# Wild Duck Ham



## indaswamp (May 4, 2017)

So...I have Pork loin curing for Canadian bacon and will smoke them this weekend. I plan on making some duck ham too and putting those on with the CB to use the Cherry wood smoke while I got the smoker fired up. I have a recipe for smoked duck hash that uses the smoked duck ham in the recipe. I recently smoked a brisket and have all this nice rendered beef fat and I think I will use it to cook the potatoes!
	

	
	
		
		



		
			






 Will report back with pics.


----------



## atomicsmoke (May 4, 2017)

Duck breast ham?


----------



## shyzabrau (May 4, 2017)

I'm liking where this is going. Make sure to include pictures!


----------



## crankybuzzard (May 4, 2017)

I'm following this, sounds good!


----------



## indaswamp (May 4, 2017)

atomicsmoke said:


> Duck breast ham?

Problem statement
Write out the passage of the wild duck ham thread word for word, starting at "# Wild Duck" and ending at "cook the potatoes!". The items that follow have no connection to the wild duck ham thread.

Available data
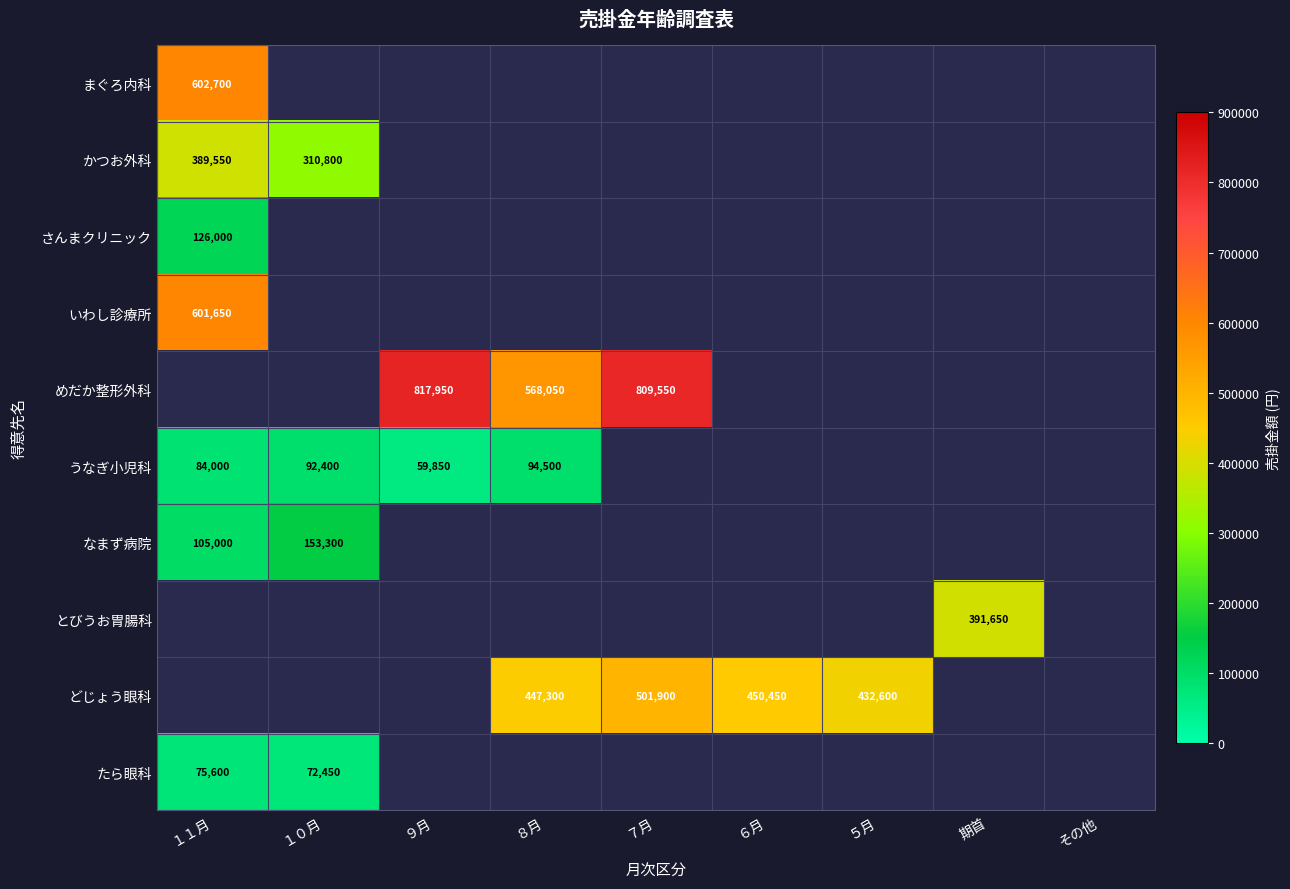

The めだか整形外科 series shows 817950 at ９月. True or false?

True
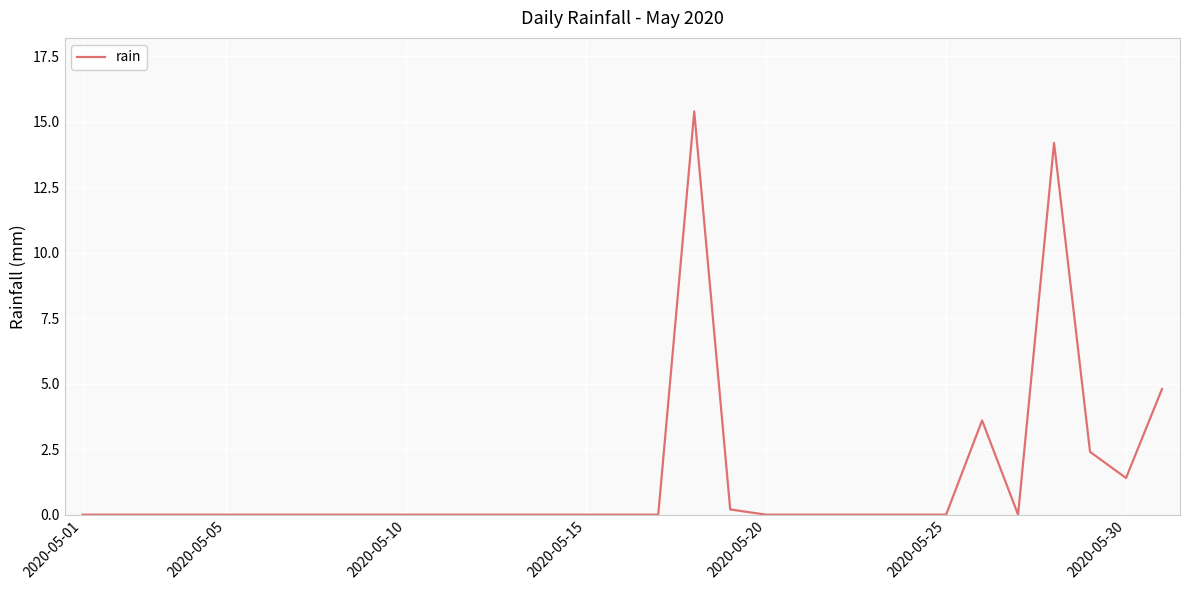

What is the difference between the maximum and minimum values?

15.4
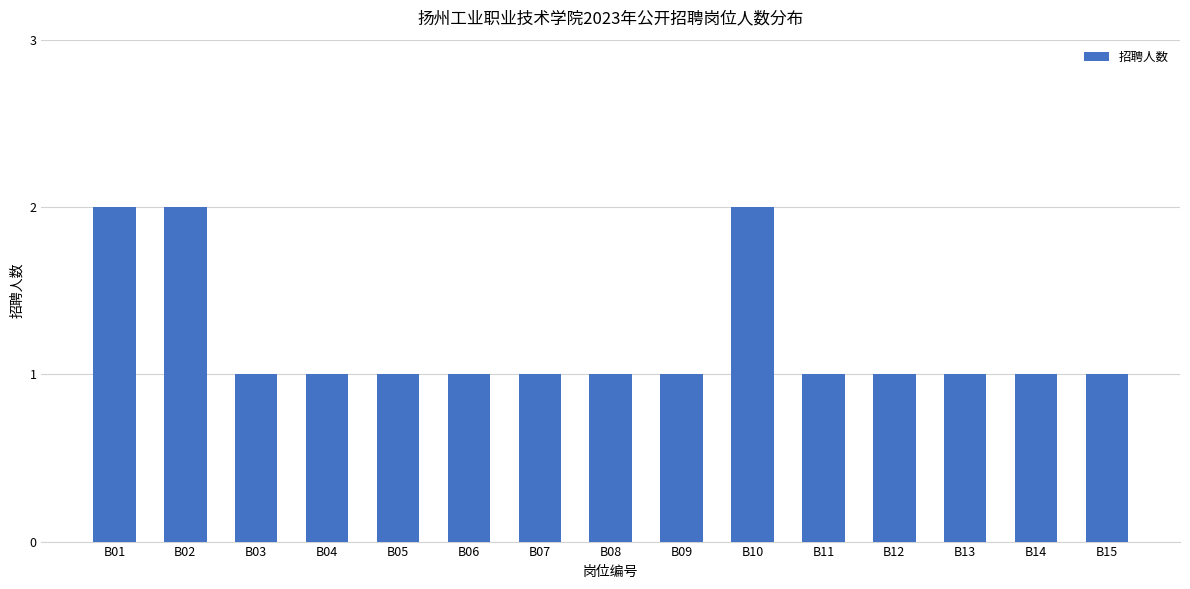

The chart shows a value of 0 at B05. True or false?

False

Answer to this exercise
# Wild Duck Ham



## indaswamp (May 4, 2017)

So...I have Pork loin curing for Canadian bacon and will smoke them this weekend. I plan on making some duck ham too and putting those on with the CB to use the Cherry wood smoke while I got the smoker fired up. I have a recipe for smoked duck hash that uses the smoked duck ham in the recipe. I recently smoked a brisket and have all this nice rendered beef fat and I think I will use it to cook the potatoes!